Os cientistas já sabiam que as pontas das antenas dos mosquitos contêm neurônios sensíveis ao calor, e o estudo mostrou que remover essas pontas eliminava a capacidade dos mosquitos de detectar a radiação infravermelha. Além disso, outra equipe de pesquisadores identificou a proteína TRPA1 nas antenas dos mosquitos, uma proteína sensível à temperatura. Mosquitos que não possuem um gene funcional que codifica essa proteína não conseguem detectar o infravermelho.
Cada ponta das antenas dos mosquitos tem estruturas adaptadas para detectar a radiação. Essas estruturas permitem que o infravermelho altamente direcional aqueça pequenas partes da antena, que então utiliza o TRPA1, essencialmente um sensor de temperatura, para detectar a radiação.
Mergulho na Bioquímica
Embora a atividade do TRPA1 ativado pelo calor explique parte da capacidade dos mosquitos de detectar infravermelho, essa proteína sozinha pode não ser suficiente para explicar o alcance observado no estudo, que chega a 70 centímetros. É possível que outras proteínas sensíveis à temperatura estejam envolvidas nesse processo.
Pesquisas anteriores do grupo de Montell, realizadas em 2011 com moscas-das-frutas, identificaram certas rodopsinas que são sensíveis a pequenos aumentos de temperatura. Embora originalmente se acreditasse que as rodopsinas fossem responsáveis apenas pela detecção de luz, descobriu-se que elas também podem ser ativadas por outros estímulos, como o calor. A equipe da UCSB encontrou duas rodopsinas, Op1 e Op2, expressas nos mesmos neurônios que o TRPA1, sugerindo que essas proteínas possam desempenhar um papel na detecção de infravermelho.
Quando as proteínas TRPA1 foram eliminadas, os mosquitos perderam a capacidade de detectar infravermelho. No entanto, a eliminação das rodopsinas Op1 e Op2 não afetou significativamente a detecção de infravermelho, embora tenha enfraquecido a sensibilidade dos insetos a esse tipo de radiação.
Esses achados indicam que a radiação infravermelha mais intensa ativa diretamente o TRPA1, enquanto as rodopsinas Op1 e Op2 podem ser ativadas por níveis mais baixos de infravermelho e, então, ativar indiretamente o TRPA1. Isso aumenta o alcance do sensor de infravermelho dos mosquitos para cerca de 70 centímetros.
Uma Vantagem Tática
Cerca de metade da população mundial corre risco de contrair doenças transmitidas por mosquitos, com aproximadamente um bilhão de pessoas infectadas a cada ano, segundo Chandel, um dos pesquisadores do estudo. Além disso, as mudanças climáticas e a globalização têm permitido que o Aedes aegypti se espalhe para regiões onde antes não era encontrado, incluindo partes dos Estados Unidos, como a Califórnia.
A descoberta desse novo sentido nos mosquitos pode abrir novas possibilidades para o controle de doenças transmitidas por esses insetos.
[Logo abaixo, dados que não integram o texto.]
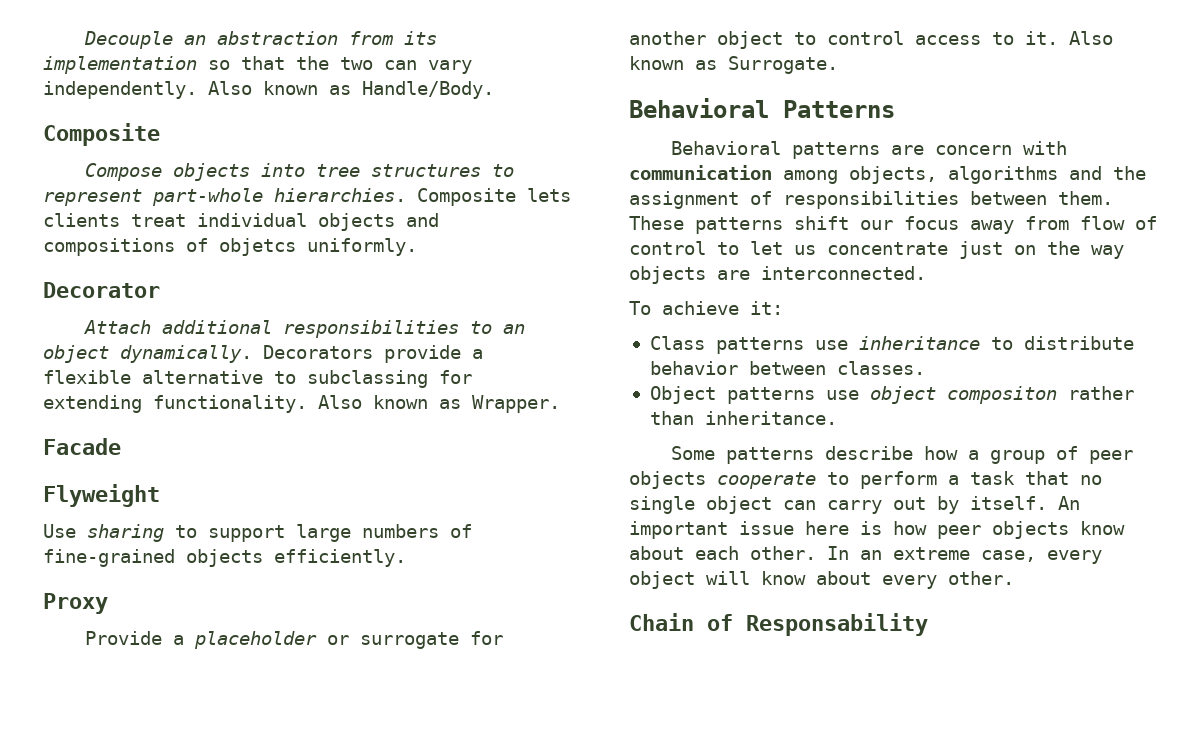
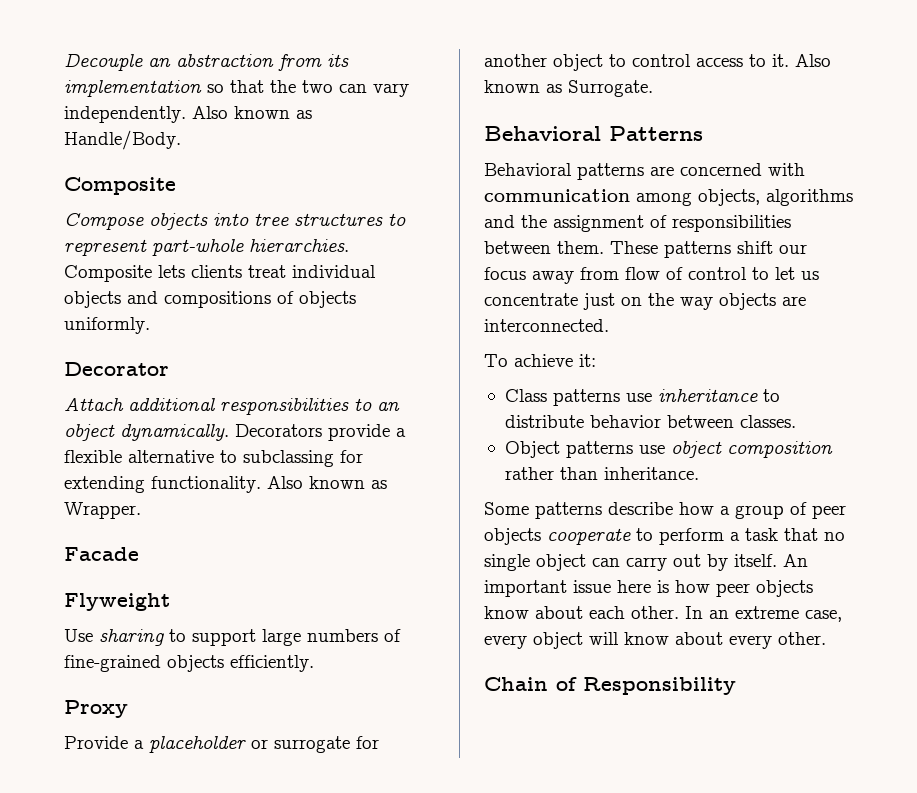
[219,238,296,256] objetcs -> [299,291,356,308] objects
[935,145,1013,155] concern -> [680,163,762,176] concerned
[946,386,1057,404] compositon -> [726,441,833,458] composition
[746,613,928,636] Responsability -> [583,677,736,695] Responsibility

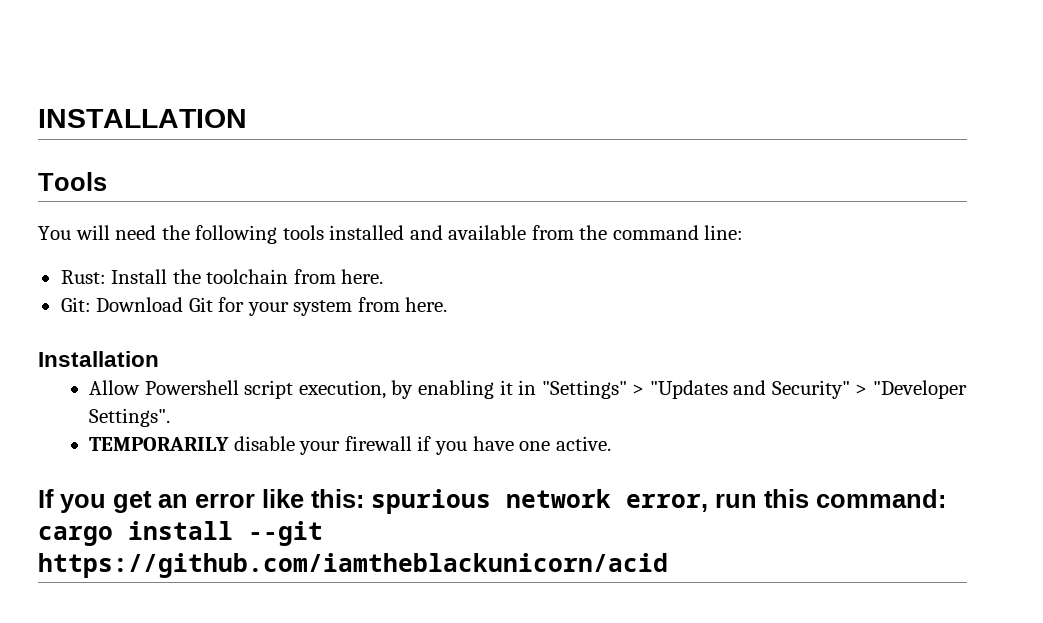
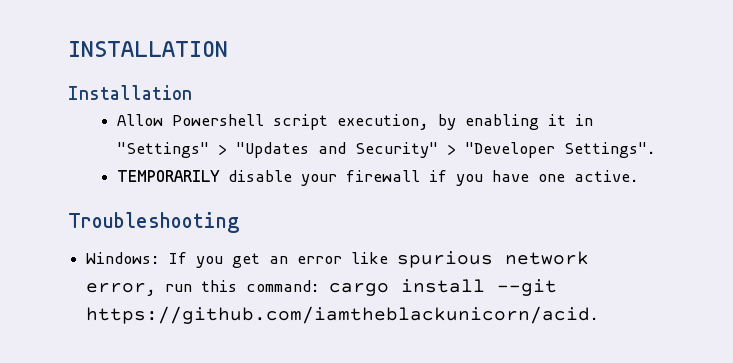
[38,172,107,191] [38,225,744,244] [60,269,384,284] [60,297,448,316] // Tools // You will need the following tools installed and available from the command line: // Rust: Install the toolchain from here. // Git: Download Git for your system from here. -> (228, 49) none
(611, 443) none -> [68,212,239,233] [86,252,161,264] Troubleshooting // Windows:
[311,489,364,508] this: -> (389, 258) none
[38,553,668,578] https://github.com/iamtheblackunicorn/acid -> [86,306,600,324] https://github.com/iamtheblackunicorn/acid.

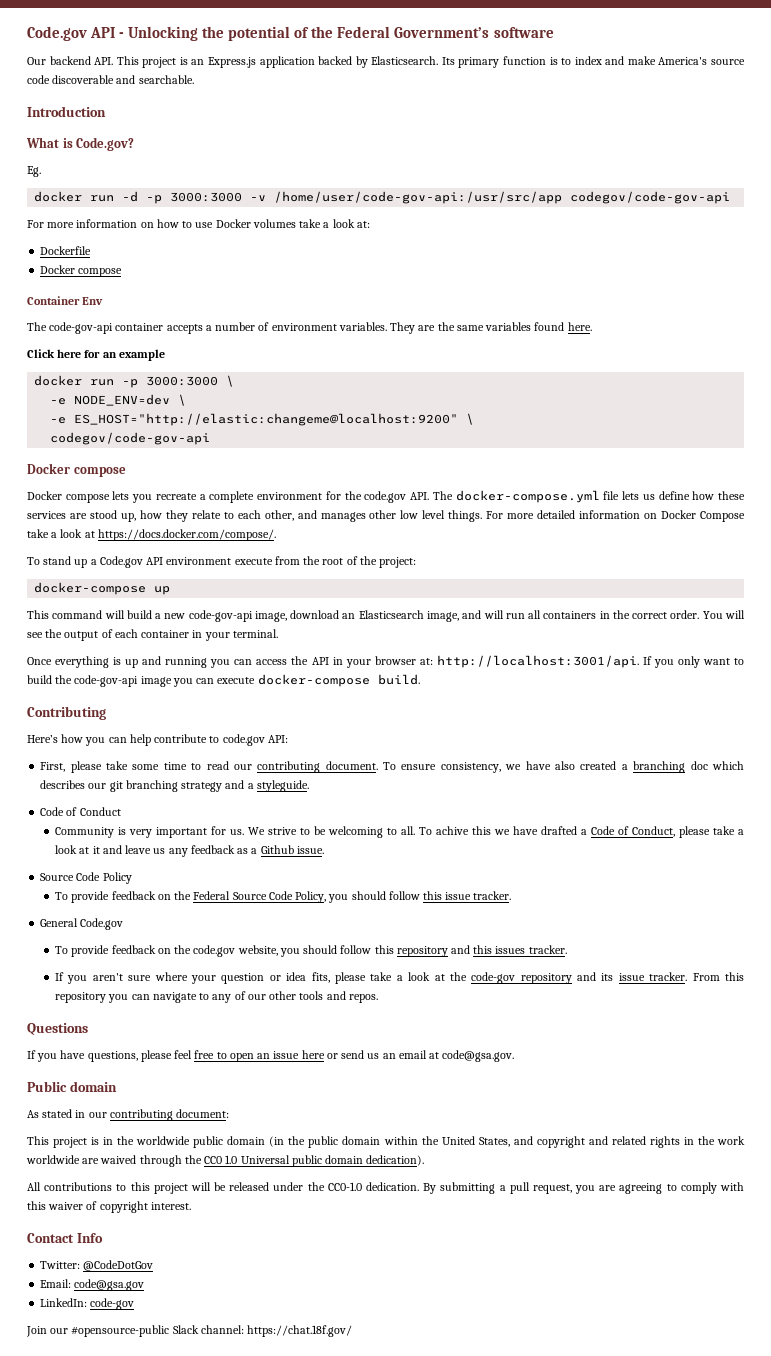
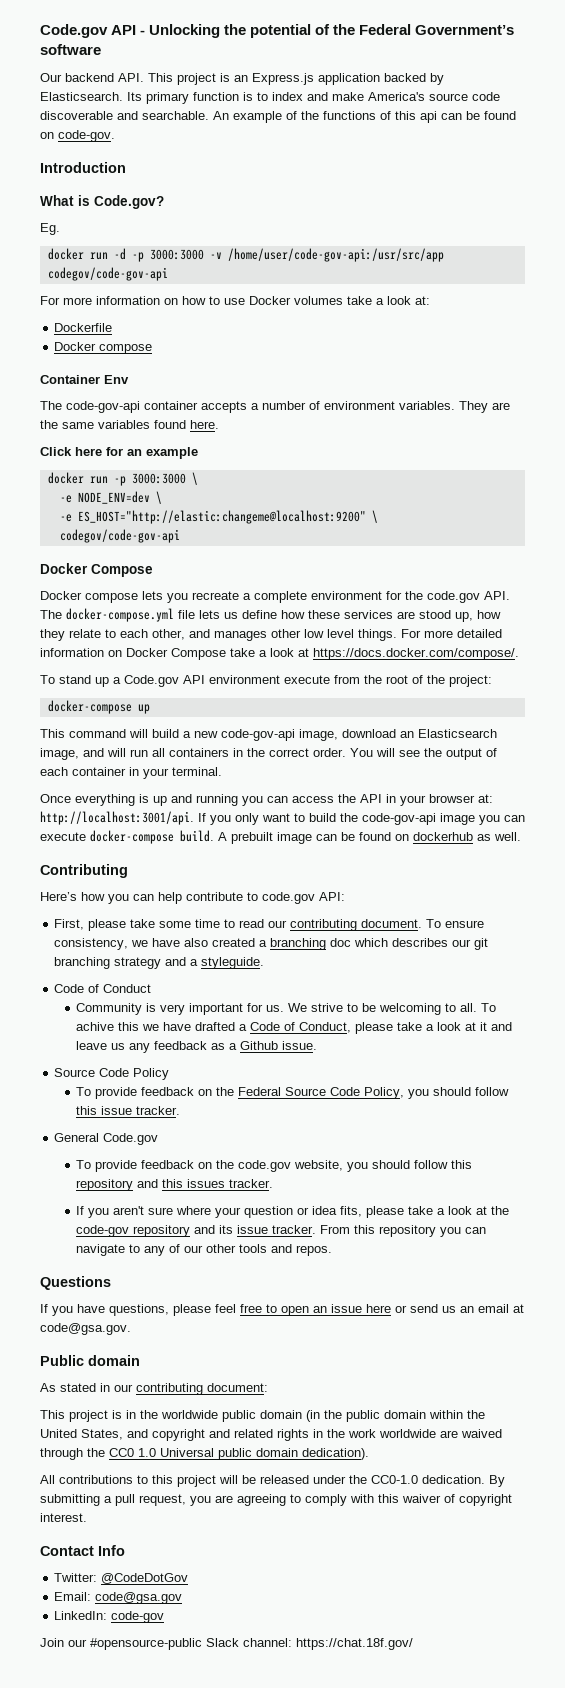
(194, 79) none -> [213,111,516,123] [40,130,115,142] An example of the functions of this api can be found on code-gov.
[73,467,126,477] compose -> [91,564,153,577] Compose
(420, 679) none -> [218,832,521,844] A prebuilt image can be found on dockerhub as well.

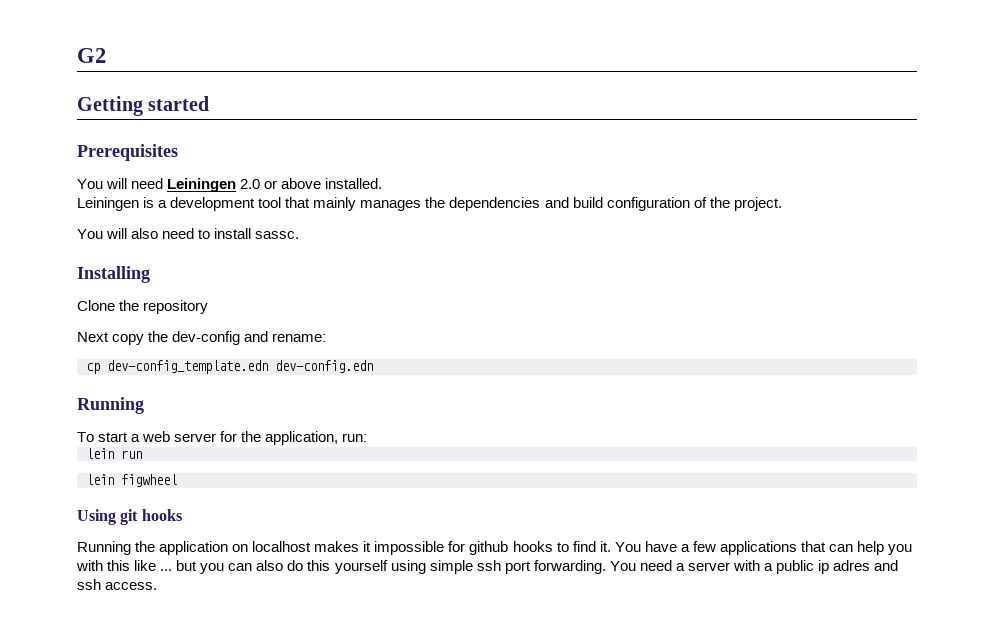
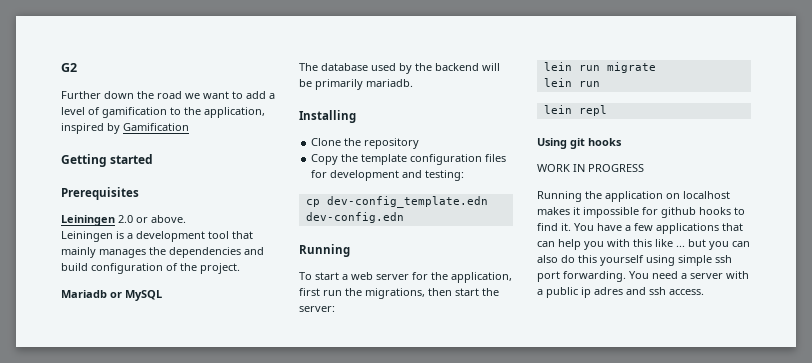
(106, 55) none -> [61,91,275,99] [61,107,265,118] [61,123,189,134] // Further down the road we want to add a level of gamification to the application, inspired by Gamification
[77,178,164,189] You will need -> (139, 193) none
[281,178,383,189] above installed. -> [151,215,186,223] above.
[77,228,300,239] [77,266,150,283] [77,300,209,314] [77,331,327,345] You will also need to install sassc. // Installing // Clone the repository // Next copy the dev-config and rename: -> [61,290,162,301] [299,63,500,74] [299,79,413,90] [299,110,356,123] [311,138,420,149] [311,154,507,165] [311,170,465,181] Mariadb or MySQL // The database used by the backend will be primarily mariadb. // Installing // Clone the repository // Copy the template configuration files for development and testing:
[342,433,368,442] run: -> [299,288,499,299] [299,306,335,312] [543,62,656,73] first run the migrations, then start the server: // lein run migrate
[121,474,177,487] figwheel -> [578,105,607,116] repl
(182, 515) none -> [537,164,644,172] // WORK IN PROGRESS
Incorporar fontes de radiação infravermelha em armadilhas para mosquitos pode aumentar a eficácia dessas ferramentas. Além disso, as descobertas ajudam a explicar por que roupas largas são eficazes na prevenção de picadas: elas não apenas impedem o contato direto com a pele, mas também dissipam a radiação infravermelha, dificultando que os mosquitos localizem um hospedeiro.
“Apesar de seu tamanho minúsculo, os mosquitos são responsáveis por mais mortes humanas do que qualquer outro animal”, afirmou DeBeaubien. “Nossa pesquisa oferece uma nova compreensão de como os mosquitos localizam os humanos e pode levar ao desenvolvimento de novas estratégias para controlar a transmissão de doenças.”
Além da equipe de Montell, outros colaboradores contribuíram significativamente para este estudo, incluindo Vincent Salgado e seu aluno, Andreas Krumhotz.